The diazoxide trial was halted soon after it began because of ‘severe adverse effects’ caused by the drug, including headache, low blood pressure, pain, nausea, and more. Of the six volunteers who took diazoxide, five quit early because of the side effects, so the study was abandoned.
What went wrong? Well, diazoxide’s medical use is to lower blood pressure and raise blood sugar (by suppressing insulin). In physically healthy people, like the volunteers in this study, both of these effects are undesirable and probably account for the side-effects.
Now, what does this have to do with ketamine? Well, Kadriu et al. report that they tried diazoxide because it is believed to increase glutamate reuptake (and thus decrease available glutamate) in the brain, making it a little bit like ketamine, which blocks glutamate receptors. So, although they are very different, the two drugs broadly share ‘anti-glutamate’ effects, leading Kadriu et al. to wonder if they share antidepressant effects too.
So why am I blogging about this paper? Because to me, it illustrates why the debate over ketamine’s mode of action matters. It matters because it determines the kind of research that is carried out.
If the antidepressant effects of ketamine are a neurobiological consequence of glutamate receptor blockade, then studies like the diazoxide study make sense. If it’s all about glutamate, then studying other glutamatergic drugs might reveal an even better antidepressant than ketamine.

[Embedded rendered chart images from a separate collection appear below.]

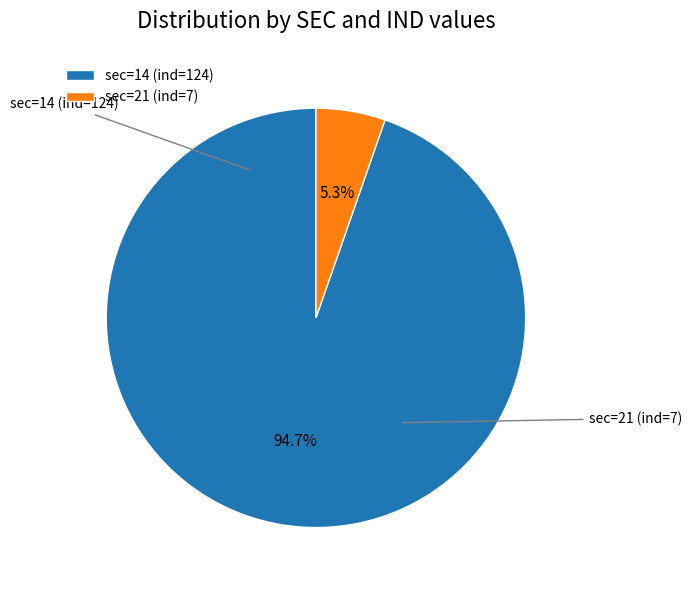

Does sec=21 (ind=7) account for over 50% of the chart?

No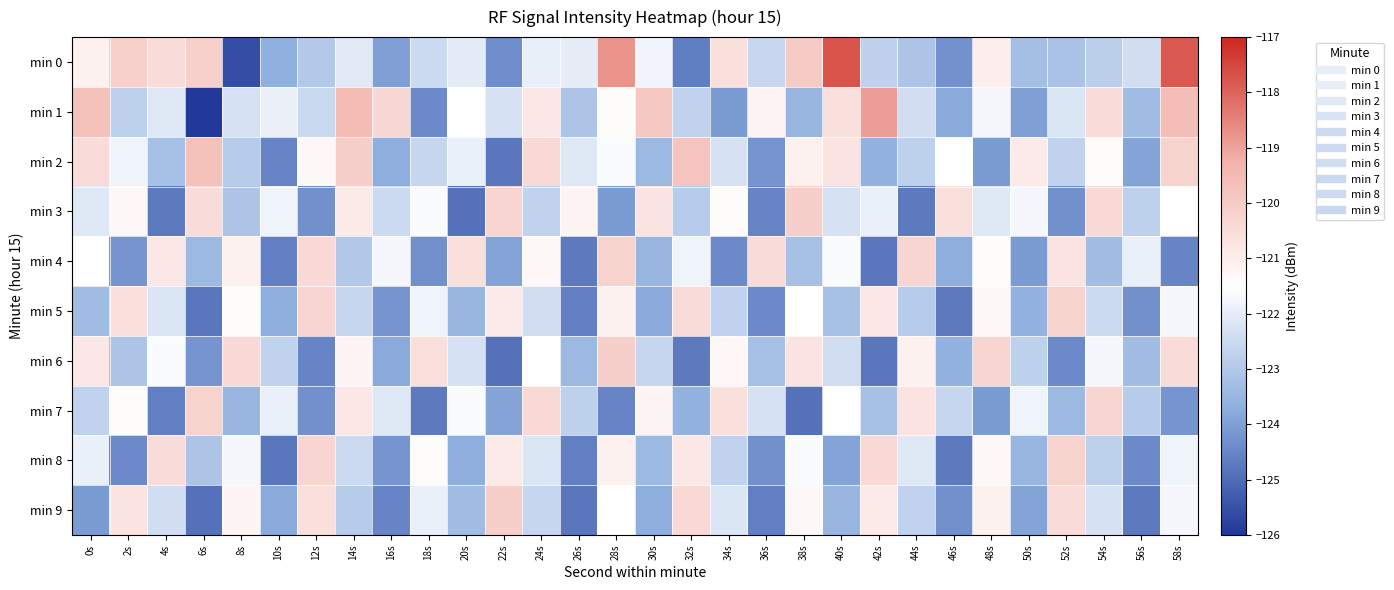

Which series has the largest range (max minus min)?

min 0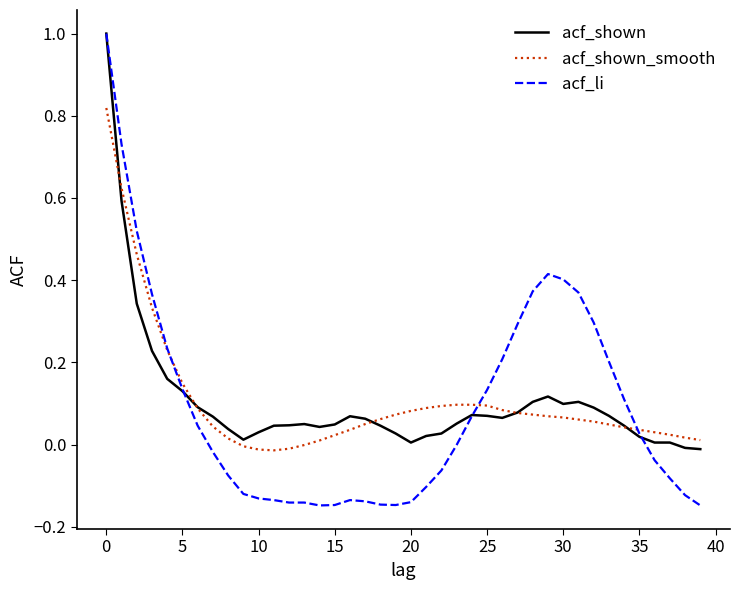

Which series has the largest range (max minus min)?

acf_li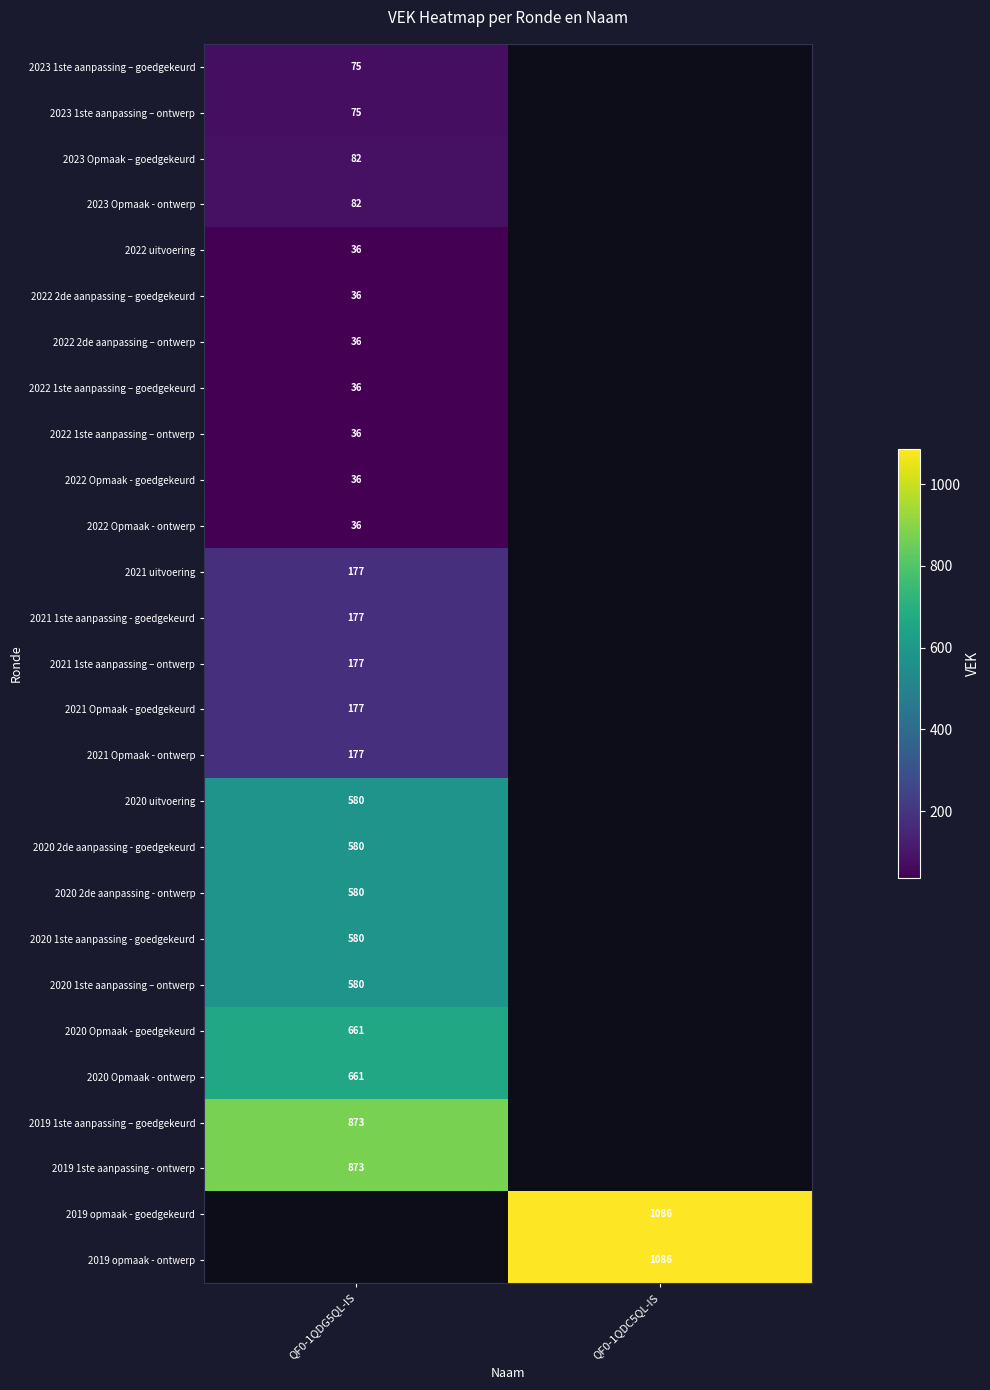

Is it true that 2021 Opmaak - goedgekeurd equals 177 at QF0-1QDG5QL-IS?

True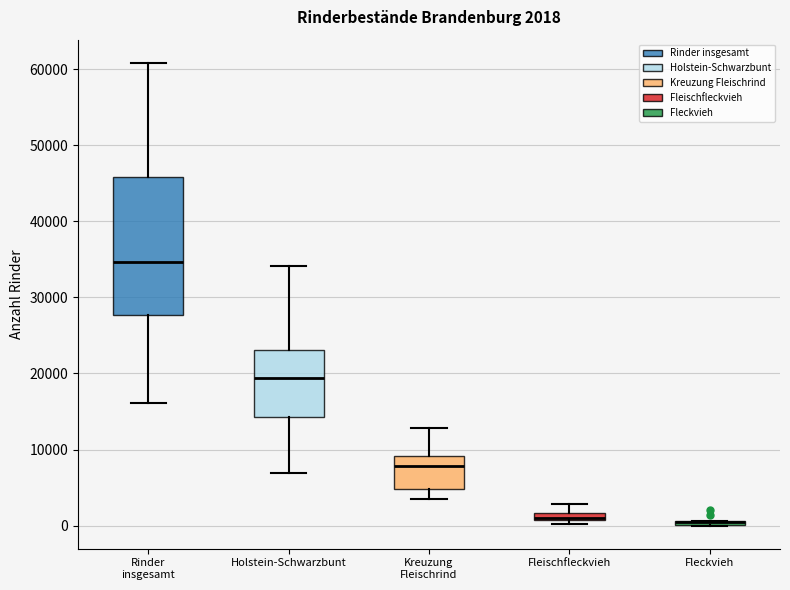

Comparing the boxes themselves (not the whiskers), which one is the tallest?

Rinder insgesamt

But if a psychological reaction to the dissociative effects is what makes ketamine work in depression, then everything changes. In this case, research on glutamatergic drugs would not be advisable unless they were dissociative (and diazoxide isn’t.) On the other hand, non-glutamatergic drugs with powerful subjective effects might be worth a look. The psychology of the therapeutic experience (mindset, expectations, and interpretations) would also be of interest.
This is why I disagree with the idea that ‘who cares how it works? If it works, it works.’ When we consider the big picture, including the research priorities, I think it really does matter how ketamine works.